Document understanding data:
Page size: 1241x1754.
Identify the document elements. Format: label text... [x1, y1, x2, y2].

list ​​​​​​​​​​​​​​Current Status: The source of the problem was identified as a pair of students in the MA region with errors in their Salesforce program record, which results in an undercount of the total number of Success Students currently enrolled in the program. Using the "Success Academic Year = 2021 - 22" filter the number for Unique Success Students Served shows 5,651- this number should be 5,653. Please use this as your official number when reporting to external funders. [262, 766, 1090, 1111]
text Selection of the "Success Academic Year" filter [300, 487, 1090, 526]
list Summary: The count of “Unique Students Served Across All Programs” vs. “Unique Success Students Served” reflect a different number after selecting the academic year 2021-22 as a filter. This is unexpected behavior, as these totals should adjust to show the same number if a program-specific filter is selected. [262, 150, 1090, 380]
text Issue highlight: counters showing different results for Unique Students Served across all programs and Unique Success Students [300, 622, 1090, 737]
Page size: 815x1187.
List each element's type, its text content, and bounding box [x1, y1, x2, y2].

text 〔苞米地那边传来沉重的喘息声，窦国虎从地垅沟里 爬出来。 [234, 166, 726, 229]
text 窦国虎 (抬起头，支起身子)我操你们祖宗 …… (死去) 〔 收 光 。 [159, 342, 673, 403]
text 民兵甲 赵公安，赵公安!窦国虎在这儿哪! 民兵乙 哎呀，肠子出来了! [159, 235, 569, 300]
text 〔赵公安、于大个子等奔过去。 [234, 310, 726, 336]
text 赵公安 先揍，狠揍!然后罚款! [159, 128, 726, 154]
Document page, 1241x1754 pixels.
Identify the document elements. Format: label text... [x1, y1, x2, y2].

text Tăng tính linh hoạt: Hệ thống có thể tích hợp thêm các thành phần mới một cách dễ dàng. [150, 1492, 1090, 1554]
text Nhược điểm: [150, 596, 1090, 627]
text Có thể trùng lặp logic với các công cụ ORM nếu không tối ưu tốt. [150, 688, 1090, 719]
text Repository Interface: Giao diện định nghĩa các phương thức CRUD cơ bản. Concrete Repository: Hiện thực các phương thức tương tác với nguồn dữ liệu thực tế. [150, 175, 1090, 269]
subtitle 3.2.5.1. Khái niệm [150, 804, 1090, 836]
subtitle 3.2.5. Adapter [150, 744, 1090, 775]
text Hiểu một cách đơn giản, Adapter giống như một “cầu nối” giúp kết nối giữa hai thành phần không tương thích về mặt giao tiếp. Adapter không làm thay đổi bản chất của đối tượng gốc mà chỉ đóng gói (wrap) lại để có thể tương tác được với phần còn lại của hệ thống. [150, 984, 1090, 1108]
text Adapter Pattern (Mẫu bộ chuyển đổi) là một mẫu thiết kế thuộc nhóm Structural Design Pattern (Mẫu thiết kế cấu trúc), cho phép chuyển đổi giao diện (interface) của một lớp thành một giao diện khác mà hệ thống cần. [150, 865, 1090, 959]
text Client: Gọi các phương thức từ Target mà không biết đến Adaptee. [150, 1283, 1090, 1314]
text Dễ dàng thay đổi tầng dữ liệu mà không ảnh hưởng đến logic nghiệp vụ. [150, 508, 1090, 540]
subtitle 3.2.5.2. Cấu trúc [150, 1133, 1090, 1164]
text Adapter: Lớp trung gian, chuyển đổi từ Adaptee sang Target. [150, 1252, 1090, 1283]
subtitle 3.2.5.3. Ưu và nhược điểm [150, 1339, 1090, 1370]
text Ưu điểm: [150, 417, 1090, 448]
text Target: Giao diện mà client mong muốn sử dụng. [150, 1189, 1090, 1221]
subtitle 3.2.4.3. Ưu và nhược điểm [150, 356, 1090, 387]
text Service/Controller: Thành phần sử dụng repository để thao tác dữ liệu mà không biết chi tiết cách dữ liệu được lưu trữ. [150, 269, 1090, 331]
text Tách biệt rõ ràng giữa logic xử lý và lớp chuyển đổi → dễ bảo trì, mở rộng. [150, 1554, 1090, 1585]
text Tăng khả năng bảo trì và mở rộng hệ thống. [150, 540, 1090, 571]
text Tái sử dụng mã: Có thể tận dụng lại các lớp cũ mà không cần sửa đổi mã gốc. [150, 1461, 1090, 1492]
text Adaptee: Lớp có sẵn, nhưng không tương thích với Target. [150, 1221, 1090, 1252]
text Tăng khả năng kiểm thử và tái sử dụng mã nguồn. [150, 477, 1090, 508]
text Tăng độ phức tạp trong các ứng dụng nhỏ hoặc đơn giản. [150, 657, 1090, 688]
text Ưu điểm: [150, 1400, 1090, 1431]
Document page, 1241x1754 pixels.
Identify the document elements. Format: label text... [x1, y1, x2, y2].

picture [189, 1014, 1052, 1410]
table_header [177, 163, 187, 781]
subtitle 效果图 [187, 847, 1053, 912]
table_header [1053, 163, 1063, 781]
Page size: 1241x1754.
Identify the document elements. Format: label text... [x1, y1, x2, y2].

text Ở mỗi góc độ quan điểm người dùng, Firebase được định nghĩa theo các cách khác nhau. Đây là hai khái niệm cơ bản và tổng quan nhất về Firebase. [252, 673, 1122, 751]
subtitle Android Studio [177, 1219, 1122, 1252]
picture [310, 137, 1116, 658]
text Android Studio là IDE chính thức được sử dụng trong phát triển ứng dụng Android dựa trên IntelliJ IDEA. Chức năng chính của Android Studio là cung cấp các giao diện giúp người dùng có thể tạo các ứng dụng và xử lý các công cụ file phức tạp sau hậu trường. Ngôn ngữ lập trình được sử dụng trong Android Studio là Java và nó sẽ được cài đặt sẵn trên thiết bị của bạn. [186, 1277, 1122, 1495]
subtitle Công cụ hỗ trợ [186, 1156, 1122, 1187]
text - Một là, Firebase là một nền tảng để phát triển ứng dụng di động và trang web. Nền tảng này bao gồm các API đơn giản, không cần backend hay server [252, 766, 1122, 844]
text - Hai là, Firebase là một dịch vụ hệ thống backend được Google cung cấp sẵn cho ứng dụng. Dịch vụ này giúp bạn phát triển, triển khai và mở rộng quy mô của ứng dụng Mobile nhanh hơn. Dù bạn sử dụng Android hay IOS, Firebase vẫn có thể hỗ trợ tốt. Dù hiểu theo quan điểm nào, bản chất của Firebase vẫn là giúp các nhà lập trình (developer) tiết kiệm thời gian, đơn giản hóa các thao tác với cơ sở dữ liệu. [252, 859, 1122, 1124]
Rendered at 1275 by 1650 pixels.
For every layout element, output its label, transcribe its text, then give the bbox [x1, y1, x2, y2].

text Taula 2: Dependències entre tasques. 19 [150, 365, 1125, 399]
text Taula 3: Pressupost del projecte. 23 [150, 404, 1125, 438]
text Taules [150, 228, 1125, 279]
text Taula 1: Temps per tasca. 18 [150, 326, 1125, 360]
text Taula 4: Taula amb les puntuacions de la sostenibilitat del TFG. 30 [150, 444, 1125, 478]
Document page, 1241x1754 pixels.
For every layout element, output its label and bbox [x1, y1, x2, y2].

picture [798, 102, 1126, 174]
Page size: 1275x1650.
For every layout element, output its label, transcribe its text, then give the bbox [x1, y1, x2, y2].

Action item: Restate the data above in full, word for word.

Finished exercise:
Page size: 1241x1754.
Identify the document elements. Format: label text... [x1, y1, x2, y2].

list ​​​​​​​​​​​​​​Current Status: The source of the problem was identified as a pair of students in the MA region with errors in their Salesforce program record, which results in an undercount of the total number of Success Students currently enrolled in the program. Using the "Success Academic Year = 2021 - 22" filter the number for Unique Success Students Served shows 5,651- this number should be 5,653. Please use this as your official number when reporting to external funders. [262, 766, 1090, 1111]
text Selection of the "Success Academic Year" filter [300, 487, 1090, 526]
list Summary: The count of “Unique Students Served Across All Programs” vs. “Unique Success Students Served” reflect a different number after selecting the academic year 2021-22 as a filter. This is unexpected behavior, as these totals should adjust to show the same number if a program-specific filter is selected. [262, 150, 1090, 380]
text Issue highlight: counters showing different results for Unique Students Served across all programs and Unique Success Students [300, 622, 1090, 737]
Page size: 815x1187.
List each element's type, its text content, and bounding box [x1, y1, x2, y2].

text 〔苞米地那边传来沉重的喘息声，窦国虎从地垅沟里 爬出来。 [234, 166, 726, 229]
text 窦国虎 (抬起头，支起身子)我操你们祖宗 …… (死去) 〔 收 光 。 [159, 342, 673, 403]
text 民兵甲 赵公安，赵公安!窦国虎在这儿哪! 民兵乙 哎呀，肠子出来了! [159, 235, 569, 300]
text 〔赵公安、于大个子等奔过去。 [234, 310, 726, 336]
text 赵公安 先揍，狠揍!然后罚款! [159, 128, 726, 154]
Document page, 1241x1754 pixels.
Identify the document elements. Format: label text... [x1, y1, x2, y2].

text Tăng tính linh hoạt: Hệ thống có thể tích hợp thêm các thành phần mới một cách dễ dàng. [150, 1492, 1090, 1554]
text Nhược điểm: [150, 596, 1090, 627]
text Có thể trùng lặp logic với các công cụ ORM nếu không tối ưu tốt. [150, 688, 1090, 719]
text Repository Interface: Giao diện định nghĩa các phương thức CRUD cơ bản. Concrete Repository: Hiện thực các phương thức tương tác với nguồn dữ liệu thực tế. [150, 175, 1090, 269]
subtitle 3.2.5.1. Khái niệm [150, 804, 1090, 836]
subtitle 3.2.5. Adapter [150, 744, 1090, 775]
text Hiểu một cách đơn giản, Adapter giống như một “cầu nối” giúp kết nối giữa hai thành phần không tương thích về mặt giao tiếp. Adapter không làm thay đổi bản chất của đối tượng gốc mà chỉ đóng gói (wrap) lại để có thể tương tác được với phần còn lại của hệ thống. [150, 984, 1090, 1108]
text Adapter Pattern (Mẫu bộ chuyển đổi) là một mẫu thiết kế thuộc nhóm Structural Design Pattern (Mẫu thiết kế cấu trúc), cho phép chuyển đổi giao diện (interface) của một lớp thành một giao diện khác mà hệ thống cần. [150, 865, 1090, 959]
text Client: Gọi các phương thức từ Target mà không biết đến Adaptee. [150, 1283, 1090, 1314]
text Dễ dàng thay đổi tầng dữ liệu mà không ảnh hưởng đến logic nghiệp vụ. [150, 508, 1090, 540]
subtitle 3.2.5.2. Cấu trúc [150, 1133, 1090, 1164]
text Adapter: Lớp trung gian, chuyển đổi từ Adaptee sang Target. [150, 1252, 1090, 1283]
subtitle 3.2.5.3. Ưu và nhược điểm [150, 1339, 1090, 1370]
text Ưu điểm: [150, 417, 1090, 448]
text Target: Giao diện mà client mong muốn sử dụng. [150, 1189, 1090, 1221]
subtitle 3.2.4.3. Ưu và nhược điểm [150, 356, 1090, 387]
text Service/Controller: Thành phần sử dụng repository để thao tác dữ liệu mà không biết chi tiết cách dữ liệu được lưu trữ. [150, 269, 1090, 331]
text Tách biệt rõ ràng giữa logic xử lý và lớp chuyển đổi → dễ bảo trì, mở rộng. [150, 1554, 1090, 1585]
text Tăng khả năng bảo trì và mở rộng hệ thống. [150, 540, 1090, 571]
text Tái sử dụng mã: Có thể tận dụng lại các lớp cũ mà không cần sửa đổi mã gốc. [150, 1461, 1090, 1492]
text Adaptee: Lớp có sẵn, nhưng không tương thích với Target. [150, 1221, 1090, 1252]
text Tăng khả năng kiểm thử và tái sử dụng mã nguồn. [150, 477, 1090, 508]
text Tăng độ phức tạp trong các ứng dụng nhỏ hoặc đơn giản. [150, 657, 1090, 688]
text Ưu điểm: [150, 1400, 1090, 1431]
Document page, 1241x1754 pixels.
Identify the document elements. Format: label text... [x1, y1, x2, y2].

picture [189, 1014, 1052, 1410]
table_header [177, 163, 187, 781]
subtitle 效果图 [187, 847, 1053, 912]
table_header [1053, 163, 1063, 781]
Page size: 1241x1754.
Identify the document elements. Format: label text... [x1, y1, x2, y2].

text Ở mỗi góc độ quan điểm người dùng, Firebase được định nghĩa theo các cách khác nhau. Đây là hai khái niệm cơ bản và tổng quan nhất về Firebase. [252, 673, 1122, 751]
subtitle Android Studio [177, 1219, 1122, 1252]
picture [310, 137, 1116, 658]
text Android Studio là IDE chính thức được sử dụng trong phát triển ứng dụng Android dựa trên IntelliJ IDEA. Chức năng chính của Android Studio là cung cấp các giao diện giúp người dùng có thể tạo các ứng dụng và xử lý các công cụ file phức tạp sau hậu trường. Ngôn ngữ lập trình được sử dụng trong Android Studio là Java và nó sẽ được cài đặt sẵn trên thiết bị của bạn. [186, 1277, 1122, 1495]
subtitle Công cụ hỗ trợ [186, 1156, 1122, 1187]
text - Một là, Firebase là một nền tảng để phát triển ứng dụng di động và trang web. Nền tảng này bao gồm các API đơn giản, không cần backend hay server [252, 766, 1122, 844]
text - Hai là, Firebase là một dịch vụ hệ thống backend được Google cung cấp sẵn cho ứng dụng. Dịch vụ này giúp bạn phát triển, triển khai và mở rộng quy mô của ứng dụng Mobile nhanh hơn. Dù bạn sử dụng Android hay IOS, Firebase vẫn có thể hỗ trợ tốt. Dù hiểu theo quan điểm nào, bản chất của Firebase vẫn là giúp các nhà lập trình (developer) tiết kiệm thời gian, đơn giản hóa các thao tác với cơ sở dữ liệu. [252, 859, 1122, 1124]
Rendered at 1275 by 1650 pixels.
For every layout element, output its label, transcribe its text, then give the bbox [x1, y1, x2, y2].

text Taula 2: Dependències entre tasques. 19 [150, 365, 1125, 399]
text Taula 3: Pressupost del projecte. 23 [150, 404, 1125, 438]
text Taules [150, 228, 1125, 279]
text Taula 1: Temps per tasca. 18 [150, 326, 1125, 360]
text Taula 4: Taula amb les puntuacions de la sostenibilitat del TFG. 30 [150, 444, 1125, 478]
Document page, 1241x1754 pixels.
For every layout element, output its label and bbox [x1, y1, x2, y2].

picture [798, 102, 1126, 174]
Page size: 1275x1650.
For every layout element, output its label, transcribe its text, then give the bbox [x1, y1, x2, y2].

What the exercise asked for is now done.